Task instructions
(1) Copy the passage on Lyme disease research word for word, starting at "Dr. Lee’s experience" and ending at "in mainstream journals.".
(2) Answer from the passage on Lyme disease research:
(a) What two roles does the passage give Sin Lee?
(b) Roughly how many Americans were infected in 2015?
(c) How many people are estimated to be infected each year in Western Europe?

Exercise text
○ ○ ○ ○ ○

January, 2017, Huffington Post

Sin Lee, a pathologist and scientist, believes the deck is stacked in the quest to air new ideas on Lyme disease.

Too many science journals telling him to take his research elsewhere. Too many deftly worded rejections. Too little inclination to engage in a fair fight over the facts and fiction of Lyme disease.

Dr. Lee’s experience is shared by many researchers I have interviewed, in the U.S. and Europe, in five years of writing about a disease on which scientific debate is limited and tightly controlled. Some 380,000 Americans were infected with the tick-borne spirochete in 2015, leaving 20,000, by conservative estimates, with unresolved joint pain, cognitive lapses, fatigue and other problems. Another 232,000 are estimated to be infected annually in Western Europe. Many suffer because of a poor test and delayed diagnoses, issues that have been largely dismissed in mainstream journals.

○ ○ ○ ○ ○

Supplied records
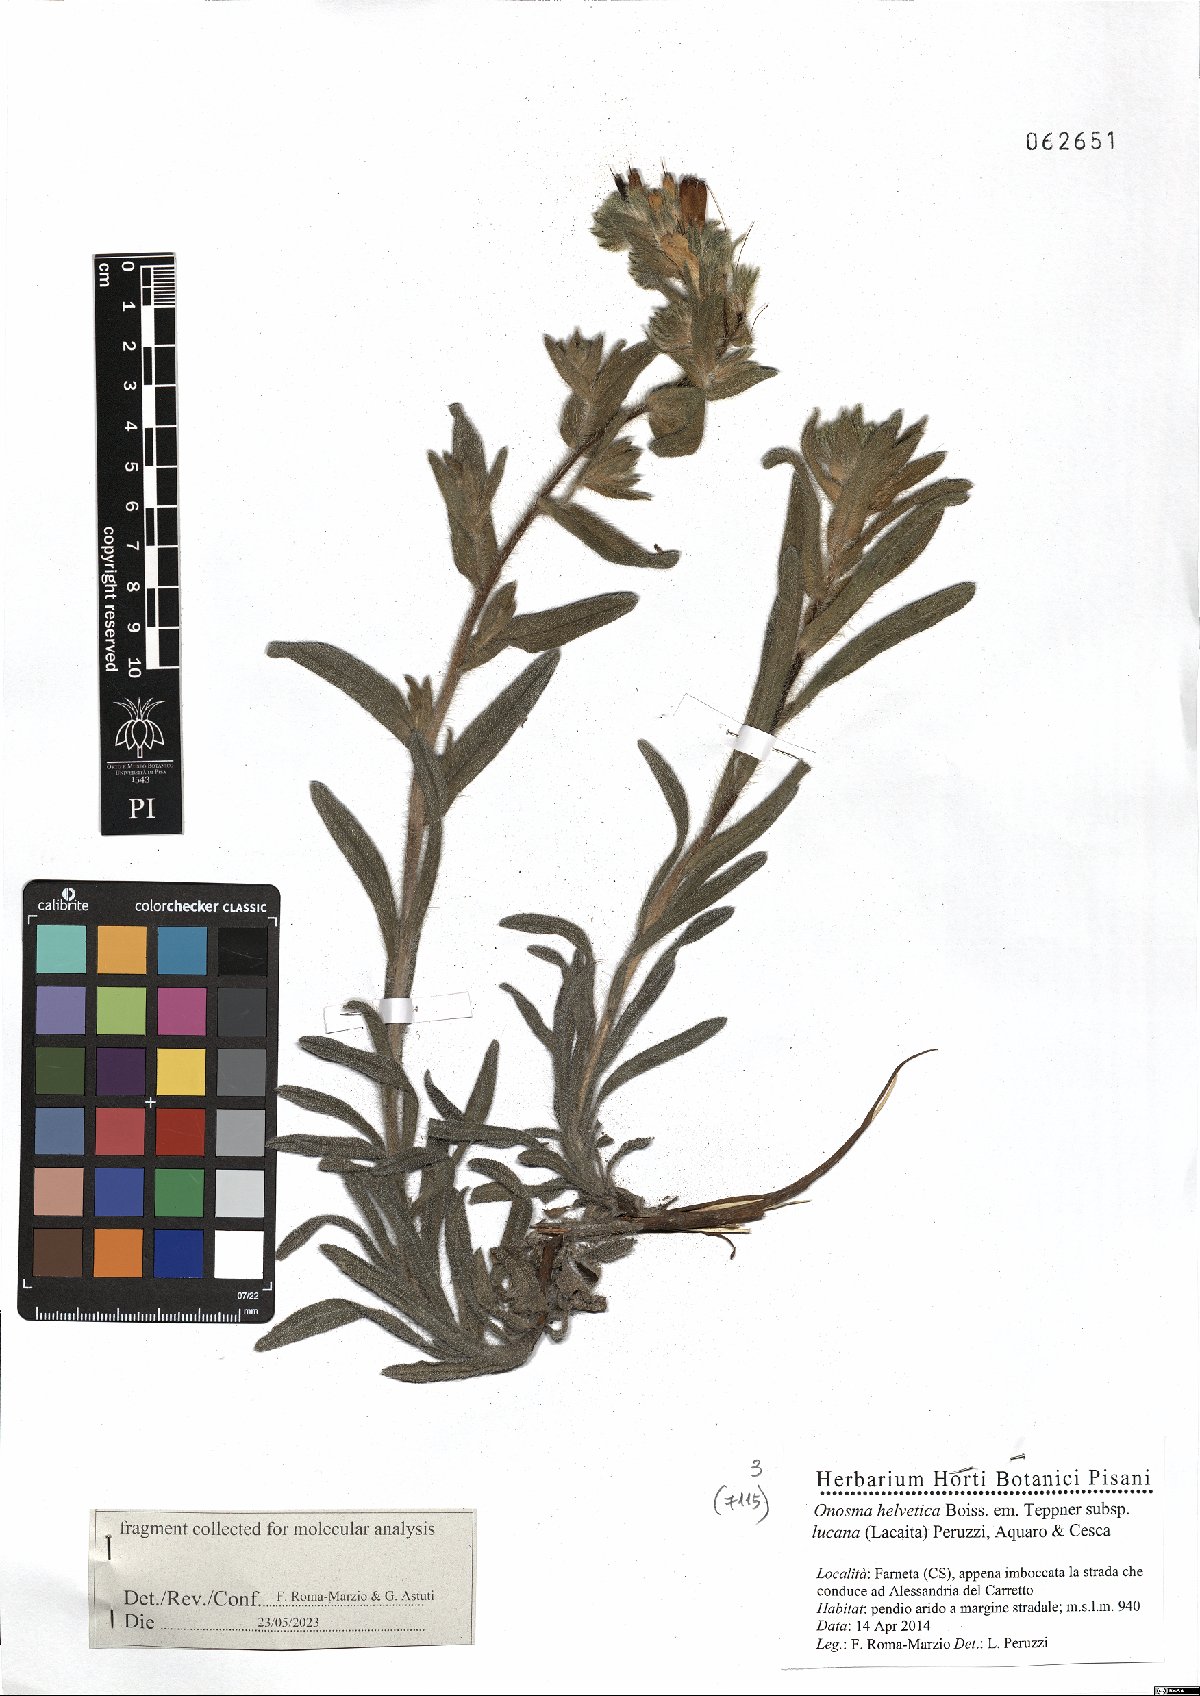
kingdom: Plantae
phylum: Tracheophyta
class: Magnoliopsida
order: Boraginales
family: Boraginaceae
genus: Onosma
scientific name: Onosma helvetica
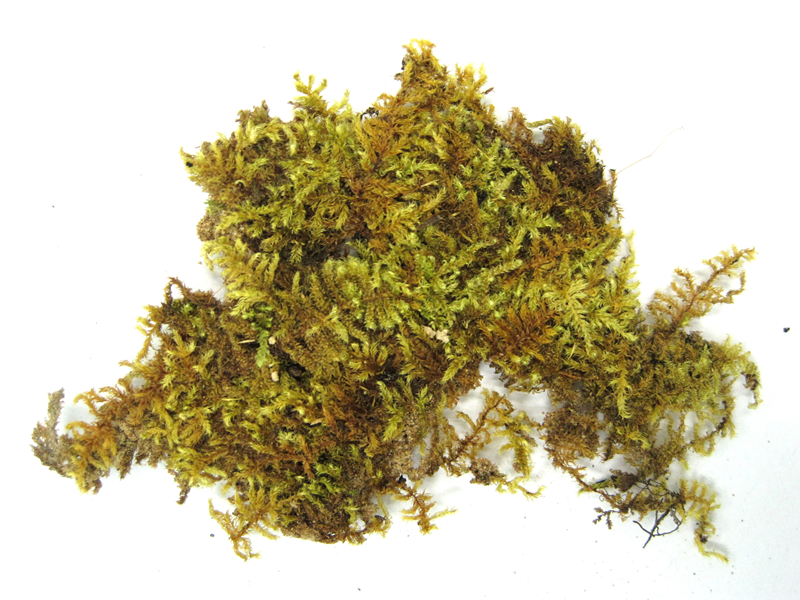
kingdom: Plantae
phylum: Bryophyta
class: Bryopsida
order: Hypnales
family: Hypnaceae
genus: Vesicularia
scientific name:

○ ○ ○ ○ ○

Answers to the exercise
(1)
Dr. Lee’s experience is shared by many researchers I have interviewed, in the U.S. and Europe, in five years of writing about a disease on which scientific debate is limited and tightly controlled. Some 380,000 Americans were infected with the tick-borne spirochete in 2015, leaving 20,000, by conservative estimates, with unresolved joint pain, cognitive lapses, fatigue and other problems. Another 232,000 are estimated to be infected annually in Western Europe. Many suffer because of a poor test and delayed diagnoses, issues that have been largely dismissed in mainstream journals.

(2)
(a) Pathologist and scientist
(b) Some 380,000
(c) 232,000